Task inputs:
########

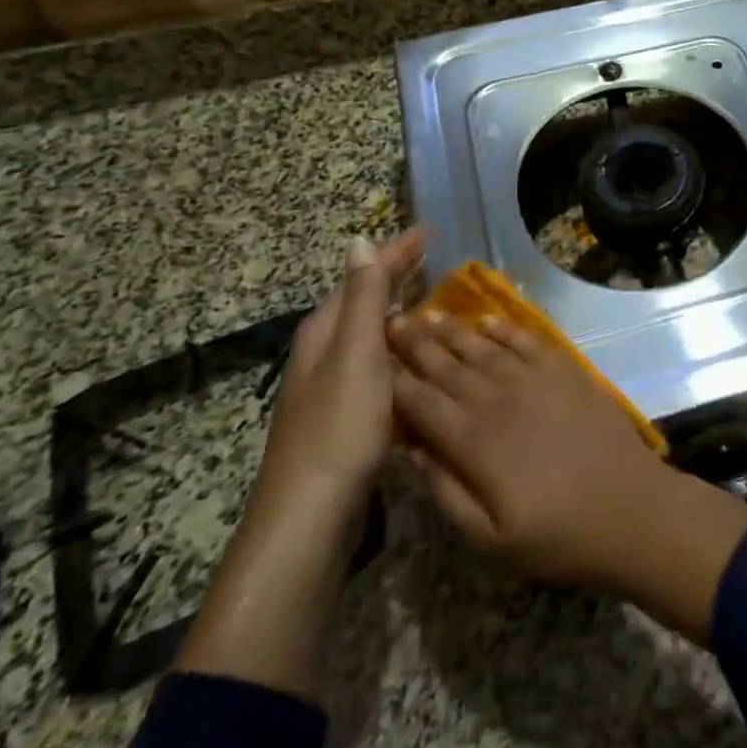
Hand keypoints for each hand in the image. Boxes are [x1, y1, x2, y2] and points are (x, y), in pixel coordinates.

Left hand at [256, 227, 424, 524]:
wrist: (311, 517)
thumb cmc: (338, 427)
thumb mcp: (356, 354)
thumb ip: (362, 299)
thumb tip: (358, 241)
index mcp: (325, 333)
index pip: (363, 277)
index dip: (395, 253)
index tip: (429, 231)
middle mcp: (325, 354)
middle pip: (363, 302)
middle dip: (395, 277)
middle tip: (434, 258)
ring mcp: (333, 388)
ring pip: (371, 335)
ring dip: (400, 312)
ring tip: (435, 299)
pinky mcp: (347, 417)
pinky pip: (379, 365)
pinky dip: (400, 349)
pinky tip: (420, 358)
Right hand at [389, 310, 746, 644]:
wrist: (630, 508)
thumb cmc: (557, 535)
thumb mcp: (489, 539)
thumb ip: (445, 492)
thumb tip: (412, 450)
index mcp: (473, 441)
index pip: (420, 403)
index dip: (394, 380)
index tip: (372, 358)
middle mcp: (497, 398)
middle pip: (446, 365)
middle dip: (415, 343)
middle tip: (392, 320)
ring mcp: (534, 378)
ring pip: (482, 347)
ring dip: (452, 330)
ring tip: (427, 313)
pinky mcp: (565, 369)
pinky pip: (526, 339)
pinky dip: (503, 328)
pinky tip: (487, 320)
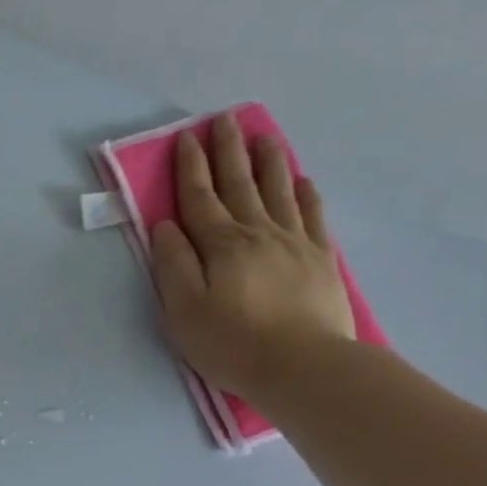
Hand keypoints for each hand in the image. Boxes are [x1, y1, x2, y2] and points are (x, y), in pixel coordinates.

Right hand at [150, 112, 355, 400]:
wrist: (303, 366)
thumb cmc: (232, 344)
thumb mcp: (183, 311)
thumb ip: (173, 265)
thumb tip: (165, 226)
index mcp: (220, 245)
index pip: (200, 197)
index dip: (191, 167)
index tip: (187, 137)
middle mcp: (257, 233)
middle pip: (240, 184)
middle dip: (229, 151)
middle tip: (225, 119)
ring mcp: (294, 243)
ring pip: (278, 191)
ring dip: (268, 161)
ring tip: (264, 136)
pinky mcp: (321, 259)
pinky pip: (312, 215)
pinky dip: (305, 194)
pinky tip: (301, 180)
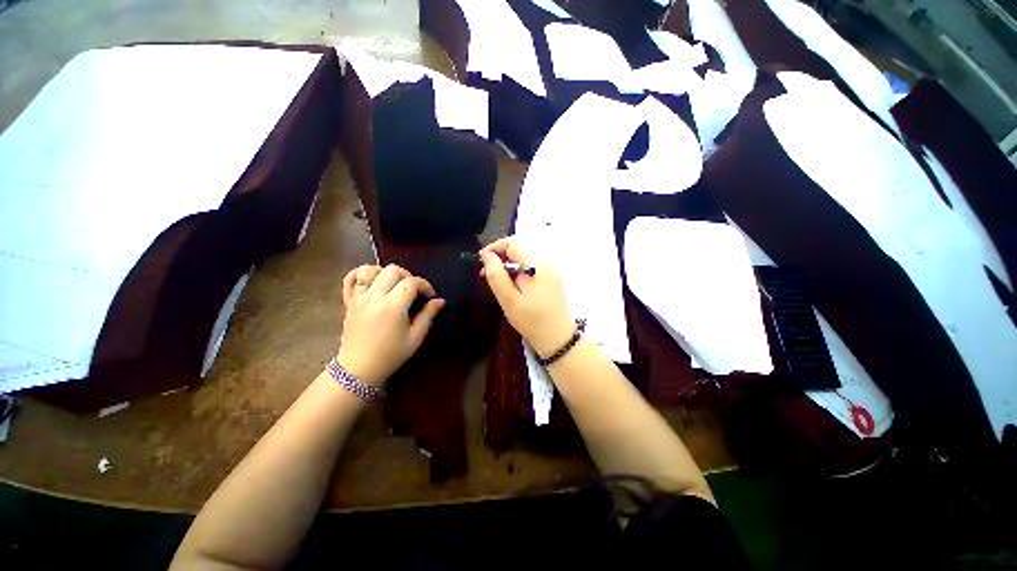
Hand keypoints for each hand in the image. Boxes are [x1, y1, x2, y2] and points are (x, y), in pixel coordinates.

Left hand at [337, 264, 445, 386]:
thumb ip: (428, 315)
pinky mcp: (348, 301)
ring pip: (370, 269)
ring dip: (385, 272)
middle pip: (392, 270)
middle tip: (414, 290)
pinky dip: (360, 274)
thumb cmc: (391, 355)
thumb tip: (440, 300)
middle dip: (408, 276)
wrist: (359, 369)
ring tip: (393, 284)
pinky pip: (350, 278)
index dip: (425, 285)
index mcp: (393, 306)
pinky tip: (372, 281)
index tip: (430, 295)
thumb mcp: (415, 337)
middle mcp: (374, 296)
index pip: (411, 282)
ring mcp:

########

Your instructions:
Write out every entry above exactly, minus the pictures.

Answer for this exercise:
Hand keypoints for each hand in the image. Boxes are [x1, y1, x2, y2] and points are (x, y), in pixel coordinates.

Left hand at [256, 227, 424, 524]:
wrist: (311, 517)
thumb cmc: (338, 427)
thumb mcp: (356, 354)
thumb ip: (362, 299)
thumb tip: (358, 241)
index mcp: (325, 333)
index pip: (363, 277)
index dip: (395, 253)
index tip: (429, 231)
middle mcp: (325, 354)
middle pip: (363, 302)
middle dip: (395, 277)
middle tip: (434, 258)
ring mcp: (333, 388)
ring pip: (371, 335)
ring dip: (400, 312)
ring tip: (435, 299)
pinky mcp: (347, 417)
pinky pip: (379, 365)
pinky dip: (400, 349)
pinky tip: (420, 358)
Right hand at [389, 310, 746, 644]:
wrist: (630, 508)
thumb cmc: (557, 535)
thumb mcp: (489, 539)
thumb ip: (445, 492)
thumb tip: (412, 450)
index mcp: (473, 441)
index pip: (420, 403)
index dip: (394, 380)
index tip: (372, 358)
middle mcp: (497, 398)
middle pip: (446, 365)
middle dip: (415, 343)
middle tip: (392, 320)
ring mcp: (534, 378)
ring pip: (482, 347)
ring dip: (452, 330)
ring tip: (427, 313)
pinky mcp: (565, 369)
pinky pip: (526, 339)
pinky dip: (503, 328)
pinky tip: (487, 320)
Hand keypoints for each hand in the image. Boxes are [x1, y1, x2, y2] and points are (x, y), in pixel coordinates.

Right hand at [150, 112, 355, 400]:
wrist: (303, 366)
thumb cmc: (232, 344)
thumb mcp: (183, 311)
thumb ip: (173, 265)
thumb tip: (165, 226)
index mcp: (220, 245)
index pip: (200, 197)
index dip: (191, 167)
index tip: (187, 137)
middle mcp: (257, 233)
middle pip: (240, 184)
middle dip: (229, 151)
middle tip: (225, 119)
ring mcp: (294, 243)
ring pip: (278, 191)
ring dip: (268, 161)
ring tip: (264, 136)
pinky mcp: (321, 259)
pinky pip: (312, 215)
pinky dip: (305, 194)
pinky tip: (301, 180)
Hand keypoints for each hand in the image. Boxes are [x1, y1, x2, y2] and points are (x, y), in pixel coordinates.

Left hand at [337, 264, 445, 386]:
thumb ip: (428, 315)
pinky mcp: (348, 301)
ring pip: (370, 269)
ring dip: (385, 272)
middle pip: (392, 270)
middle tip: (414, 290)
pinky dip: (360, 274)
thumb cmc: (391, 355)
thumb tip: (440, 300)
middle dip: (408, 276)
wrist: (359, 369)
ring tip: (393, 284)
pinky pip: (350, 278)
index dip: (425, 285)
index mcp: (393, 306)
pinky tip: (372, 281)
index tip: (430, 295)
thumb mcp: (415, 337)
middle mcp: (374, 296)
index pip: (411, 282)
ring mcp:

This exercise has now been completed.